__Instruction__.
Please quote exactly the lines below from the line containing "Data Synthesis, and Data Creation" to the line containing "Data Conversion", both lines included, and nothing else.

__Entries shown__.
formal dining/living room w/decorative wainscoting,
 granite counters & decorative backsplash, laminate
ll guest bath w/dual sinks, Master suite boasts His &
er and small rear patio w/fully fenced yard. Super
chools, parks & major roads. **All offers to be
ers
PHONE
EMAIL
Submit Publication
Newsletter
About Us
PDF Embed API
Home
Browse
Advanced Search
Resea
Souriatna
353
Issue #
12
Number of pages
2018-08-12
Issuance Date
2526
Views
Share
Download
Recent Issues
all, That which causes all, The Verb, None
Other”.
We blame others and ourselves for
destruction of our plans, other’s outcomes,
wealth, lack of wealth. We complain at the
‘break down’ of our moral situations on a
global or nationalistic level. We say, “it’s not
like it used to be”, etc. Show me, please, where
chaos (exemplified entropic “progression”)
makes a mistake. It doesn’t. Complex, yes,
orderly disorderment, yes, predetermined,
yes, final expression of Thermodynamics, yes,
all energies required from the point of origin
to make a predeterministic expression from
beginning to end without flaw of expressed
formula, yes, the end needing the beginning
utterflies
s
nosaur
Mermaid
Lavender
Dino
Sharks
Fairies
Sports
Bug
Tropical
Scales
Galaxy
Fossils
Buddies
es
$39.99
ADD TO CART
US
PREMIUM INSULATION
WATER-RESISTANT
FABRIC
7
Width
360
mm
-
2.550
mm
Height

* * *

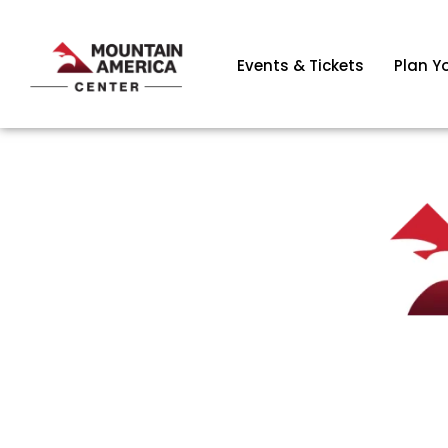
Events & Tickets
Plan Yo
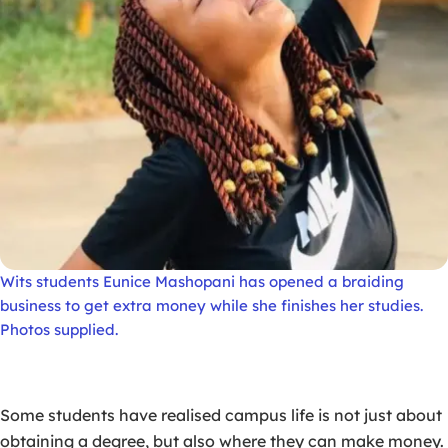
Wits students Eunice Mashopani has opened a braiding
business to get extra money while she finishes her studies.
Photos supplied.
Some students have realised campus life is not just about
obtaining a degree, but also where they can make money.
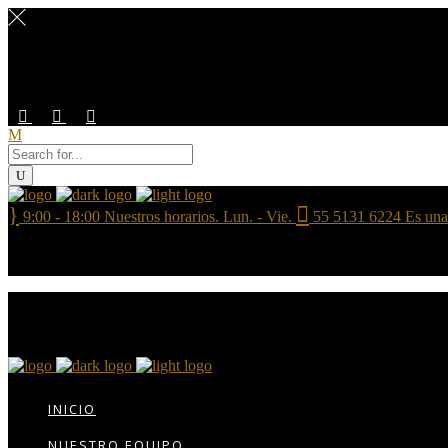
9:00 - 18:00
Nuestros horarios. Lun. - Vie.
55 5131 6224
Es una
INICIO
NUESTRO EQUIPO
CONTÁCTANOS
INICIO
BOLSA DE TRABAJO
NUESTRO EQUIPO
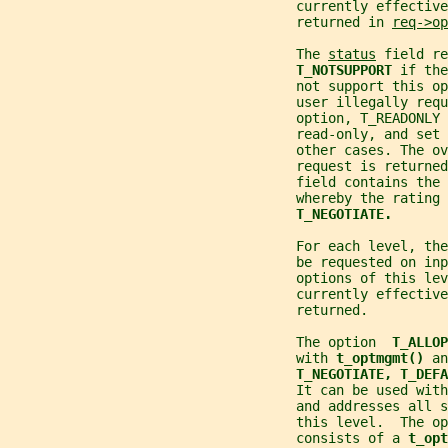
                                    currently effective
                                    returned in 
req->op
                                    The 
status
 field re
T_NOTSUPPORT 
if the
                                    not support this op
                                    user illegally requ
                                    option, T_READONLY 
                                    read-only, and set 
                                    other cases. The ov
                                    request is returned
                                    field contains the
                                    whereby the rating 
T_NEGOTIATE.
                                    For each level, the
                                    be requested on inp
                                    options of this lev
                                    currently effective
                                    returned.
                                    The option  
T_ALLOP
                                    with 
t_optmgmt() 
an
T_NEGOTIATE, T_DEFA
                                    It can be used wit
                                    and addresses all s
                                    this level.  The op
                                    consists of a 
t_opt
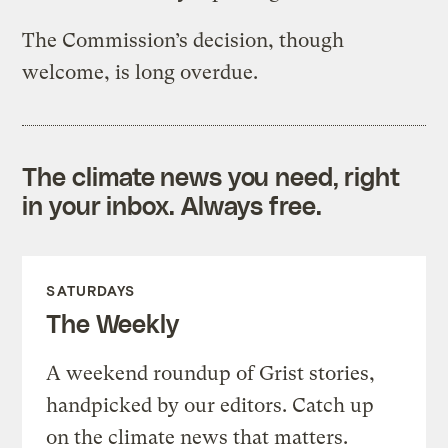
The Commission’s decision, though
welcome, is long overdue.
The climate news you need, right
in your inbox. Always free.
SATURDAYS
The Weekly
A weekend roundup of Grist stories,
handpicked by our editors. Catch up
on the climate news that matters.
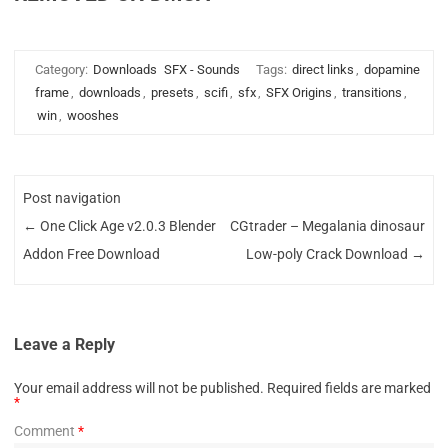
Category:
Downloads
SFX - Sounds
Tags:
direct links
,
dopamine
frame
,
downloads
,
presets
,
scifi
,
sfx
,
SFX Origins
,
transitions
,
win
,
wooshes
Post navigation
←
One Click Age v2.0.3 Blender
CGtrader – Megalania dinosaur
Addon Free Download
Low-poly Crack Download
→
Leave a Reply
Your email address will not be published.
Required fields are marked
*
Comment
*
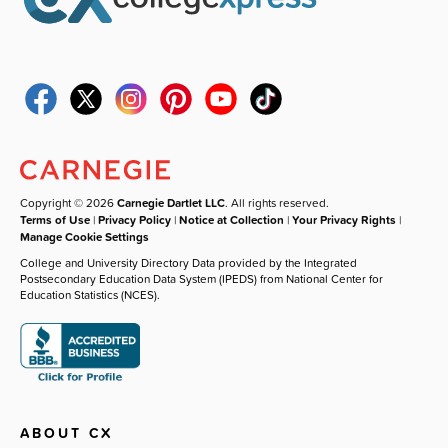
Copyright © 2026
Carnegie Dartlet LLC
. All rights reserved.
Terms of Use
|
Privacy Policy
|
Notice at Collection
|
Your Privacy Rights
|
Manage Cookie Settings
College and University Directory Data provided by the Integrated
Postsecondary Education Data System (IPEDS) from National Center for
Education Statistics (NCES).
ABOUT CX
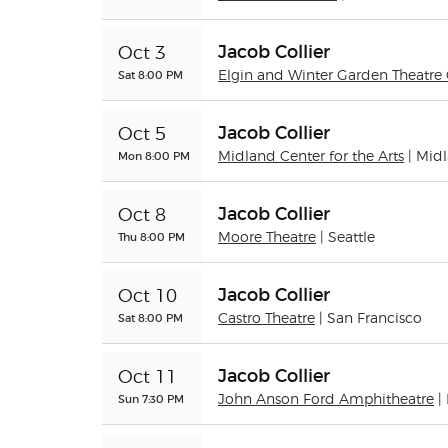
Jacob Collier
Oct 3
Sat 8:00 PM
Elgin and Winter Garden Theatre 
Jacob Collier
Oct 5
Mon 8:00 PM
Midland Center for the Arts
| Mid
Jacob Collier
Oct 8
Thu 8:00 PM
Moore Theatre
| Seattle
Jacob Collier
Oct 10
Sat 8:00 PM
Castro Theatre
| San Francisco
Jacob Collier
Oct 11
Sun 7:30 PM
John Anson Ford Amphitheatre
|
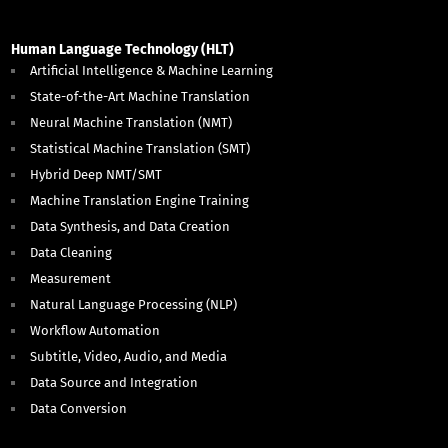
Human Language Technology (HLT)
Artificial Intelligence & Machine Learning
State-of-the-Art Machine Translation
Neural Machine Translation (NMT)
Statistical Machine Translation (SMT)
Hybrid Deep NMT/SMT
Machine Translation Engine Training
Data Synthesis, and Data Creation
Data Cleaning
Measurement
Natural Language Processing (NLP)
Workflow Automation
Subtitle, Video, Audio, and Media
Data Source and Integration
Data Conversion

__Answer to the exercise__.
Data Synthesis, and Data Creation
Data Cleaning
Measurement
Natural Language Processing (NLP)
Workflow Automation
Subtitle, Video, Audio, and Media
Data Source and Integration
Data Conversion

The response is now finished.